How could that risk be transacted in a distributed way? Well, it will do this in a very different way to the way that risk is transacted now, and that change will be enabled by a change in our understanding of data. If we’re thinking about life insurance, that means we’re thinking about health and behavioural data. So there could be a wallet in an app on your phone that is the repository of your identity. And by that, we mean things like basic data but also healthcare or even your DNA profile.
That wallet acts like a highly cryptographically secured vault that can only be accessed and opened by its owner. But the data written into that vault can be written by trusted service providers, such as medical practitioners, real-time data from my Fitbit or geolocation data from my phone.
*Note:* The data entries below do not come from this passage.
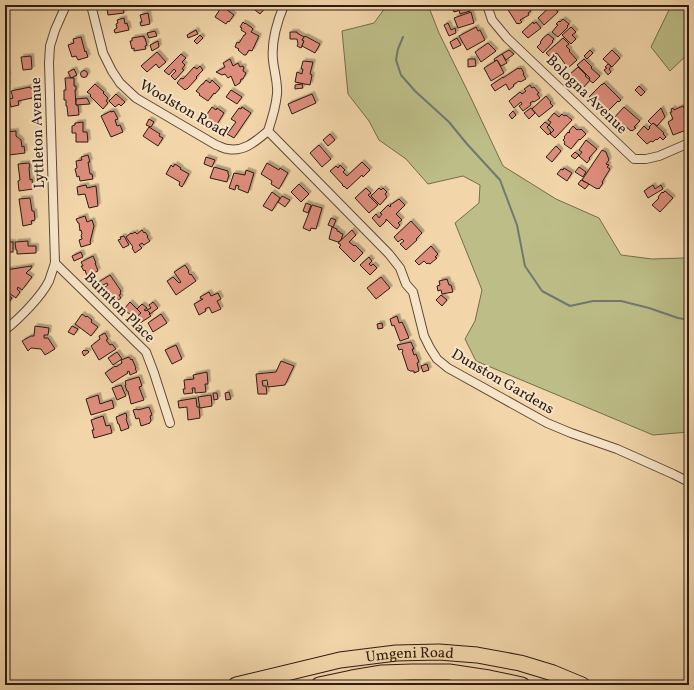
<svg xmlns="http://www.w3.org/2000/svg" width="694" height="690" font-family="Vollkorn,serif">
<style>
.green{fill:#bdbd87;stroke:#746c4c}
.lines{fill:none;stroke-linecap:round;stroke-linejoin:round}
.stream{stroke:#6f7970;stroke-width:2}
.building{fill:#de8d7c;stroke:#2c1b12;filter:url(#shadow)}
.minor-casing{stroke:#5e4a38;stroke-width:10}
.motorway-casing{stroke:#2c1b12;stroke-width:17}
.minor{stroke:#f7e4c8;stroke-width:8}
.motorway{stroke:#f2d6aa;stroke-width:15}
.labels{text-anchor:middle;stroke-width:4;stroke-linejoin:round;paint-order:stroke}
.street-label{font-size:15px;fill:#2c1b12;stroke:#f7e4c8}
</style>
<defs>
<filter id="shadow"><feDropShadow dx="2.5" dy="-2.5" stdDeviation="0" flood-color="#0004"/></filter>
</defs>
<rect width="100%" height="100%" fill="#f2d6aa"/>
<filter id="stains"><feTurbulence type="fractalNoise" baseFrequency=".005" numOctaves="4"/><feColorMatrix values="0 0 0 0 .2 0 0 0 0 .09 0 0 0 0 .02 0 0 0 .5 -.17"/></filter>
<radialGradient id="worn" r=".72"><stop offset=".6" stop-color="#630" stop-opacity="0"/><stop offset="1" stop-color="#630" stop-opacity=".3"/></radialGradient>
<g class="green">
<path d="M387,5h41l11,28 32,65 32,68 53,33 43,19 22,37 31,4 32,-1 5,-3v177l-36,3 -177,-74 -11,-22 10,-18 7,-31 -27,-67 24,-20 1,-18 -17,-9 -35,8 -22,-25 -27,-19 -10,-19 -21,-27 -6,-63 32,-8z"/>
<path d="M660,5h29v48l-19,18 -19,-24 18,-37z"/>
</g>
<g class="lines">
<path class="stream" d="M403,37l-5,12 -2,11 5,15 14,16 34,31 18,22 33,36 17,45 8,41 17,25 28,15 23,-5h28l28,7 29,10 11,2"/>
</g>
<g class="building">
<path d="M107,5h14v3h2l1,5 -16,2 -1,-6h3l-1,-2h-2z"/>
<path d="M173,5h13v1h-1l-1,3 -11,-3z"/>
<path d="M250,5h15l-1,1 2,1 -6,7 -10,-8z"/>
<path d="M505,5h26l1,1 -2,2 1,3 -3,2 1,2 -9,5 2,2 -3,2 -1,-1 -1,1z"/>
<path d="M552,5l6,7 -14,13 -6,-7z"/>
<path d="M222,6l12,9 -5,7 -1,-1 -2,3 -11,-7z"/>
<path d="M459,6l2,4 -7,2 -2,-4z"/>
<path d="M469,7l1,4 -10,3 -1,-4z"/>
<path d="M471,12l3,11 -16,5 -4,-10z"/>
<path d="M148,13l2,11 -9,2 -1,-4h2l-2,-7z"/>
<path d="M124,18l1,6 2,-1 2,7 -14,3 -1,-3 3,-2 -1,-4 2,-1 -1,-3z"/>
<path d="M563,19l6,5 -2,2 1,1 -10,10 -6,-5 4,-5 2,-2 -2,-1 3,-3 1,1z"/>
<path d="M243,22l2,2v-1l6,4 2,2 -2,3 8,4 -7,15 -3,-1 -3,5h-2l-6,-5 1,-1 -4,-2 2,-5 2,1 5,-8h1l1,-2 -5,-3 1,-2 -2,-1z"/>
<path d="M533,22l1,2 2,-2 5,6 -13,10 -6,-6z"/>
<path d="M448,23l3,7 4,-2 1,5 -7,3 -5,-11z"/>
<path d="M476,27l2,4 2,-1 5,10 -18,10 -8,-14z"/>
<path d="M571,27l5,5 -4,3 4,4 -5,5 -9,-9z"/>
<path d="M196,30l2,4 -10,4 -1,-3z"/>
<path d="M155,31l2,5 -8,2 -2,-5z"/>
<path d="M290,32h7v1l7,4 -2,3 2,1 -3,7 -4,-2 1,-2 -1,-5h-7z"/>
<path d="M548,34l6,5 -2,2 1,1 -10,11 -6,-6 4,-4 -1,-1 2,-2v-1z"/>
<path d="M200,35l3,3 -6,6 -3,-3z"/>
<path d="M144,36v2h1l2,7 -2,1 1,3 -12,2v-3l-2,1 -2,-8h2v-3z"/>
<path d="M305,36l15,8 -5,9 -13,-7 2,-5 -2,-1z"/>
<path d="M81,37l4,15 1,-1 2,6 -10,3 -2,-4 -4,1 -4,-12 6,-2 -1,-4z"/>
<path d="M457,38l4,7 -8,4 -3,-7z"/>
<path d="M563,38l6,6 -3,2 4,4 -1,1 8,9 -9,8 -11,-15 -1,1 -1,-1 -5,4 -4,-4z"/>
<path d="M158,41l1,6 -7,4 -2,-6z"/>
<path d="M488,43l8,8 -15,11 -6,-10z"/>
<path d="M509,50l5,4 -8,6 -4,-6z"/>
<path d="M590,50l3,3 -6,6 -3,-3z"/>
<path d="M612,50l8,8 -8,9 -9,-8z"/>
<path d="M157,52l9,10 -7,6 -3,-4 -9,8 -6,-6z"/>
<path d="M181,54l5,4 -4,4 3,3 -3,4 2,1 -9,10 -4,-4 5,-5 -2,-2 -5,6 -5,-4z"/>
<path d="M502,54l5,9 -6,3 -4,-6 -2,1 -1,-2z"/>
<path d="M31,56l1,13 -9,1 -2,-13z"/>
<path d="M230,59l3,7 5,-3 2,4 2,-1 2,1 -1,4 3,2 -3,6h-2l-1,4 -5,3 -4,-10 -3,2 -3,-4 -3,1 -6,-3 9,-5 -2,-4z"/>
<path d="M468,59h7l1,7 -8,1z"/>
<path d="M584,59l8,8 -1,1 9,8 -7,7 -4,-3 1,-2 -13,-13z"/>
<path d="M497,60l7,13 -13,8 -7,-13z"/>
<path d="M303,61l10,1 -3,12 2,1 -2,10 -15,-3 2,-10 5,2 1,-5h-2z"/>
<path d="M608,64l3,2 -2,3 2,3 -3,3 -4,-5 3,-2 -2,-1z"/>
<path d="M6,65l2,12 -2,1 2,7 -3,1z"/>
<path d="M200,66l3,4 -7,7 1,1 -10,11h-1l-1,1 -8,-7 4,-5 2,1 11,-12 3,2z"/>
<path d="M578,67l8,8 -1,1 5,4 -7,8 -5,-5 -1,1 -6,-6v-1l-2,-2z"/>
<path d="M518,68l1,1 2,-1 3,5 -1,1 3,5 -6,3 -1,-1 -6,4 1,1 -5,4 -3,-6 -11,7 -4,-6 12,-8v1z"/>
<path d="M74,69l3,6 -6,3 -3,-6z"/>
<circle cx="84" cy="74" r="3.5"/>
<path d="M65,78h9v8h2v4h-1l1,15h2l1,10 -11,1 -1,-10h-1v-6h-2v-10h2z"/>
<path d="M206,80l4,3 2,-3 8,8 -5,6 -1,-1 -6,8 -9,-6 1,-1 -4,-3 6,-7h1z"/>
<path d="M604,83l17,17 -2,2 -1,-1 -12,12 -17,-16 13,-13v1z"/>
<path d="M95,84l9,8 -1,1 5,5 -2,3 2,2 -5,6 -13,-13 1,-1 -4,-3z"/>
<path d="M302,84l1,4 -8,1v-4z"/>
<path d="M530,85l2,3 2,-1 5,6 -2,1 3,4 -6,4 -1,-1 -3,2 1,2 -8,6 -4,-5 3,-2 -1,-2 -7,6 -5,-7 11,-9 2,2 4,-3 -2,-2z"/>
<path d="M639,86l6,6 -4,4 -6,-6z"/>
<path d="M30,87v1h2l2,9h-2v1l-14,3 1,4 -8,2 -2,-8 4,-1 -2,-7z"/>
<path d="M231,90l11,7 -5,7 -11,-7z"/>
<path d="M116,94l9,8 -4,4 -2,-2 -4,3 -6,-6z"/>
<path d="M312,94l4,9 -24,11 -4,-10z"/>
<path d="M546,96l5,6 -1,1 3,3 -14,11 -7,-8z"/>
<path d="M87,98l3,6 -14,1v-6z"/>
<path d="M683,106l3,6 -2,1 4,9h1v7l-16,6 -5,-13 5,-3 -3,-7h2l-1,-3 2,-1 1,2z"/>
<path d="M212,107l4,3 1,-2 7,5 -8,13 -3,-2 -1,1 -5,-4 1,-1 -3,-3z"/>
<path d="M242,107l9,6 -17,25 -7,-4 9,-12 -5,-3 8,-11 2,1z"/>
<path d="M624,107l16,14 -6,6 2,1 -4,3 -1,-1v1l-7,-6 -1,2 -4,-3 -6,-5z"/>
<path d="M531,108l4,5 -6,6 -5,-6z"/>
<path d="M661,108l4,9 -8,9 -4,-3 -1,2 -4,-4z"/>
<path d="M111,111v1l3,-1 4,8 -3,1 2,6 3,-1 3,7 -12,5 -10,-21z"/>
<path d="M513,111l3,4 -4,4 -3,-4z"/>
<path d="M554,113l5,4 3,-3 2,2 2,-1 6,5 -17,18 -5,-4 4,-4 -5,-5 2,-3 -3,-2z"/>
<path d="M149,119l5,3 -3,5 -5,-2z"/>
<path d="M83,122v10h4l1,10h-12v-9h-4v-7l3,-1v-2z"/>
<path d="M545,122l4,3 -2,2 4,5 -3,3 -8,-8z"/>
<path d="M653,123l11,10 -1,1 3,3 -3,3 -3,-3 -3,3 -1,-1 -3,3 -2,-1 -4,3 -10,-10 7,-8 4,4 2,-2 -1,-1z"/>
<path d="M573,126l4,4 1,-1 2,1 1,-1 5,5 -6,6 -1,-1 -8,10 -7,-5 1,-2 -2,-2 2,-2 -1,-1 4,-5 1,1 1,-1 -1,-1z"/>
<path d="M149,127l11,7 -1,2 4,2 -5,8 -15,-10z"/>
<path d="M16,131v5l5,4 1,7 2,-1 1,7 -16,2 -1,-17h-2v-6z"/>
<path d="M330,134l5,6 -7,6 -5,-6z"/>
<path d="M586,140l11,9 -8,9 1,1 -3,4 -8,-7 3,-4 -3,-2z"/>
<path d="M319,145l12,14 -9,8 -12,-14z"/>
<path d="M556,146l5,5 -9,11 -6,-5z"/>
<path d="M602,150l4,2 3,8 -3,4 3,1 -2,2 3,2 -8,13 1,1 -4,6 -1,-1 -1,1 -15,-9z"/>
<path d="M575,152l4,3 -4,4 -4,-3z"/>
<path d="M88,155l2,7h-2l2,12h2l1,5 -13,2 -1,-5 -2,1 -2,-8 2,-1 -1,-7 6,-1 -1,-3z"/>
<path d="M206,157l9,3 -3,7 -8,-3z"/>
<path d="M362,162l8,8 -7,7 -1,-2 -15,14 -3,-3v1l-2,-2h1l-13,-14 6,-5 2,2 2,-3 5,5 -2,2 4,4z"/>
<path d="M29,163l1,4h-1l1,13 2,-1 1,10 -14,2 -1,-10 2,-1 -2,-16z"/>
<path d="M267,163l12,7 1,-2 8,5 -9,16 -8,-5 1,-3 -11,-7z"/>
<path d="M175,164l6,4 -1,1 9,5 -7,13 -3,-2 1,-3 -14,-8 5,-9 2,2z"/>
<path d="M214,167l14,4v3l1,1 -2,7 -17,-4z"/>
<path d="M579,167l7,5 -3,5 -8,-5z"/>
<path d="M564,168l8,5 -5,8 -10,-7 4,-5 2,1z"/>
<path d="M246,170l8,3 -6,20 -10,-4 1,-3 -3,-1 -1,5 -6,-2 5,-15 11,2z"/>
<path d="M581,180l8,4 -4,5 -7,-5z"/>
<path d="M299,184l10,10 -8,8 -10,-10z"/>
<path d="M86,185l1,3 9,-2 2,20 -9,2 -4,-14 -7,1 -1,-8z"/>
<path d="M653,185l2,4 6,-4 2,4 -15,9 -4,-7z"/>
<path d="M366,188l5,5 -3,2 10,10 -9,8 -14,-15z"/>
<path d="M379,188l2,2 2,-2 4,4 -2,2 2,3 -7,8 -9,-9z"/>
<path d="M665,191l8,7 -13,14 -8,-7 7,-7 -1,-1 4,-5 1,1z"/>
<path d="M272,192l8,6 -8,13 -9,-5z"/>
<path d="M282,196l8,4 -5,7 -7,-5z"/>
<path d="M30,198l2,13h2l1,9 -4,1 1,3 -9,2 -4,-27z"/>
<path d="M399,199l6,6 -9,9 6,6 -4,3 2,2 -3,4 -3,-2 -8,-8v2l-6,6 -8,-9 4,-4 3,4 3,-4 -2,-1 8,-8 2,2 1,-1 -1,-1z"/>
<path d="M306,203l5,2 -3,8 -5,-2z"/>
<path d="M312,205l10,3 -6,21 -5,-1 -1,3 -7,-3z"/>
<path d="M85,216l2,6 5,-2 2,6 -4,16 1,2 -10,3 -2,-7 3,-1 -1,-4 1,-1 -1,-4 -1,1 -1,-8h-1l-2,-4z"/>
<path d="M331,218l5,2 -3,7 -5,-2z"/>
<path d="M411,221l11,12 -6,6 1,1 -11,10 -6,-6 4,-3 -2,-2 -4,3 -4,-5z"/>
<path d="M332,227l5,2v2l3,1v1l3,1 -2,6 -3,2 -9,-3z"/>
<path d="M142,230l2,3 1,-1 3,4 -1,1 3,4 -6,4 -2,-2 -3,2 3,3 -7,5 -3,-5 1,-1 -7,-10 5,-4 1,1 3,-2 2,2z"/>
<path d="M352,230l4,5 -7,7 5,4 1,-1 8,8 -9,9 -15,-15 2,-2 -3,-2z"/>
<path d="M124,236l5,9 -6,3 -5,-8 3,-1 -1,-2z"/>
<path d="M28,241v5h8v7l-19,1v-4h-1l-1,-8z"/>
<rect x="5" y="242" width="8" height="10"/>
<path d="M431,246l7,8 -3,3 2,1 -7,6 -2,-1 -1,1 -3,-3 -5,4 -4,-4z"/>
<path d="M81,252l2,5 -9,4 -2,-5z"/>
<path d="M93,256l3,7h-1l3,8 -11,5 -2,-6 -1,1 -3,-5h2l-2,-4z"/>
<path d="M369,257l3,4 -3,3 2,2 2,-2 4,4 -7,7 -10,-10z"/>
<path d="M185,265l4,6 -1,1 2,3 1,-1 5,7 -20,14 -9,-14 6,-4 6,6 2,-1 -7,-10z"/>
<path d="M31,266h1l-2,4h-1l-3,3 6,4 -10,13 -4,-3 -1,2 3,3 -4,6 -7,-5 -2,-8 2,-2 -1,-2 -2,-11z"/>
<path d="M110,275l11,16 -1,1 1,2 -2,1 2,3 -4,3 -4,-5 -2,2 -2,-4 -1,1 -4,-7 4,-3 -1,-2 -8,4 -2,-4z"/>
<path d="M381,277l9,11 -14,11 -9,-11z"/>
<path d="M447,279l2,6h2l2,7 -11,2 -1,-4 -3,1 -1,-5 3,-1 -1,-4z"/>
<path d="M209,292l2,4 7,-3 3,6 -4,2 4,8 -9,4 -3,-6 -4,2 1,2 -7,4 -5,-11 9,-5h-2l-1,-2z"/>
<path d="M6,294l6,4 -7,10v-12z"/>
<path d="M441,295l6,5 -5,6 -6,-6z"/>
<path d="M130,302l11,11 -6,6 -11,-10z"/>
<path d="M153,302l5,6 -8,6 -3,-4 4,-2 -2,-3z"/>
<path d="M142,304l5,4 -3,2 2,1 1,-1 3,3 -1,1 2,2 -11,7 -5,-5 6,-5 -4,-4z"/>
<path d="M82,314l4,3 1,-1 5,4 -1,2 7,5 -7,9 -16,-12z"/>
<path d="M161,314l6,9 -14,9 -5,-9z"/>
<path d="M397,316l2,7 3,-1 2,4 5,12 -9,3 -6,-16 -2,1 -2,-7z"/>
<path d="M382,323l1,5 -5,1 -1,-5z"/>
<path d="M35,326l14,2 -1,7h-4v3h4l7,11 -10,6 -4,-6 -10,-1 -3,3 -6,-10 9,-5h3z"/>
<path d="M72,326l6,3 -4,6 -6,-3z"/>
<path d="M105,333l3,6 -2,1 4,5 2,-1 4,5 -17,11 -8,-14 9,-7 -1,-3z"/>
<path d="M411,342l3,7h-2l2,6 2,-1 3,8 -2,1 2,8 -5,2v-2h-4l-1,-1h-1l-6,-18 1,-1 -1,-2 -3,1 -2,-5z"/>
<path d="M176,345l6,14 -10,5 -7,-14z"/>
<path d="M84,350l1,1 2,-1 2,2 -5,4 -2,-4z"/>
<path d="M117,352l5,7 -9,6 -5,-7z"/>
<path d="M129,357l2,3 1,-1 4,9 -1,1 2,3 -7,3 -1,-4 -2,1 1,1 -16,10 -7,-10 10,-7 1,1 6,-4 -1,-3z"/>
<path d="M281,361l13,5 -9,19 -17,2 -1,-7 -5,1 1,5h3l1,8h-9l-2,-20 20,-2z"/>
<path d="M427,364l2,6 -6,2 -2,-6z"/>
<path d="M207,372l1,12h-3l1,8 -11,1v-5h-3l1,5 -9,1 -1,-5h2l-1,-9 10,-1 -1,-4z"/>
<path d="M139,377l3,9 -3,1 5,13 -13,4 -3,-13h-1l-2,-6h1l-1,-4z"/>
<path d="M121,385l5,11 -9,4 -5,-12z"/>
<path d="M229,392l2,7 -5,1 -1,-7z"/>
<path d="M213,393h4l1,6 -4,1z"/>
<path d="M98,395l2,9 12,-4 2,8 -23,7 -5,-16z"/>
<path d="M211,395l1,11 -12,2 -2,-11z"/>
<path d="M196,398l1,9h2l1,11 -12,2 -1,-13 -8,1 -1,-7z"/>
<path d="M149,407l3,8 -2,1 1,5 -1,1v1l-9,3 -2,-8 -3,1 -3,-9 4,-1 1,1z"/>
<path d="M126,413l1,5 -1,1 3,9 -8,3 -2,-7h-1l-2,-7z"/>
<path d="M103,416l3,10 4,-1 2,8 -18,5 -2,-8h2l-3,-10z"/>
</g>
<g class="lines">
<defs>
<g id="minor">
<path d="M91,5l12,48 9,18 8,12 16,15 80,47c4,1 8,4 12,4 17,3 29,-9 40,-18"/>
<path d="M487,5l5,15 15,18 127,121h12l13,-3 30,-13"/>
<path d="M268,131l121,123 11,14 6,16 7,8 11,44 6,12 7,11 11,9 99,55 24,10 46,16 56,25 16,8"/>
<path d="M268,131c4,-12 8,-25 9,-37 1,-11 -3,-23 -4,-34 -2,-19 4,-38 11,-55"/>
<path d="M55,263l91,89 8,21 16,50"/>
<path d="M5,330c14,-11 36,-33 44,-49 2,-6 4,-12 6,-18l-6,-200 1,-17 5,-16 11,-25"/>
</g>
<g id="motorway">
<path id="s1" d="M236,685l104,-25 56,-7 43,-1 38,3 43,8 33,10 29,12"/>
<path d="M319,685l33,-7 30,-5 30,-1h37l40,6 33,7"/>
</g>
</defs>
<use href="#minor" class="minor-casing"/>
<use href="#motorway" class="motorway-casing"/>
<use href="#minor" class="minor"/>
<use href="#motorway" class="motorway"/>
</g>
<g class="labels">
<g class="street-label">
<text transform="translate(587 94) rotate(44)" y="5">Bologna Avenue</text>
<text transform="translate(184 108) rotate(30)" y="5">Woolston Road</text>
<text transform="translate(37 133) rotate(-92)" y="5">Lyttleton Avenue</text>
<text transform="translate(120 307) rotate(45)" y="5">Burnton Place</text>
<text transform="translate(503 381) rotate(30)" y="5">Dunston Gardens</text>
<text dy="5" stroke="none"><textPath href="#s1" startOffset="177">Umgeni Road</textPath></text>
</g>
</g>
<rect width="694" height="690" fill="none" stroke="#f2d6aa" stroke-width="20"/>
<rect x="6" y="6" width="682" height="678" fill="none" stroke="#2c1b12" stroke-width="2"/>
<rect x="10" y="10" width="674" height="670" fill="none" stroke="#2c1b12"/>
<rect width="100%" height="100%" filter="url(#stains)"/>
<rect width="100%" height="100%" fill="url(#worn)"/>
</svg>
All this data flows into a vault so that, if granted access by me, a smart contract could read and define a riskiness score or my level of risk aversion, or determine if there were life changing events that could have an impact on my health or financial wellness.
Having a self-sovereign data solution that is portable and which can be monetised could be genuinely transformative, because there are so many things that can be done with it, but also because we believe that consumers will be more willing to build these digital twins if they are the only ones in control of the data.
Magdalena Ramada Sarasola, insurtech innovation leader (EMEA), Willis Towers Watson
Very insightful article Magda, thank you.
Just wanted to ask one question, is not the purpose of insurance to pull risk together in a pot and but if we need to pay exactly for our risk than there is no purpose of paying for insurance ?
Indeed it is. That is why in the long term, many of the things we are seeing that hyper segment risk cannot be sustainable. A pool of one, as you say, is not a pool. Neither is a pool of 5 or of 10. In the long run, hyper segmentation and hyper risk transparency can hence lead to uninsurable pools of people, which is why we need to start thinking about data ownership and regulation in a very different way. The problem is, segmentation is already happening without blockchain and it is based on data that is not necessarily in the hands of consumers, nor can be accessed by an automated smart contract or network of contracts to be pooled and placed in an alternative fashion. Ideally, each risk should be insurable as long as it finds the investor with the right risk appetite for it. My point is, that data decentralization and autonomous risk placement could e.g. increase both capital and risk fungibility and become a viable way to match that bespoke risk to a bespoke investor.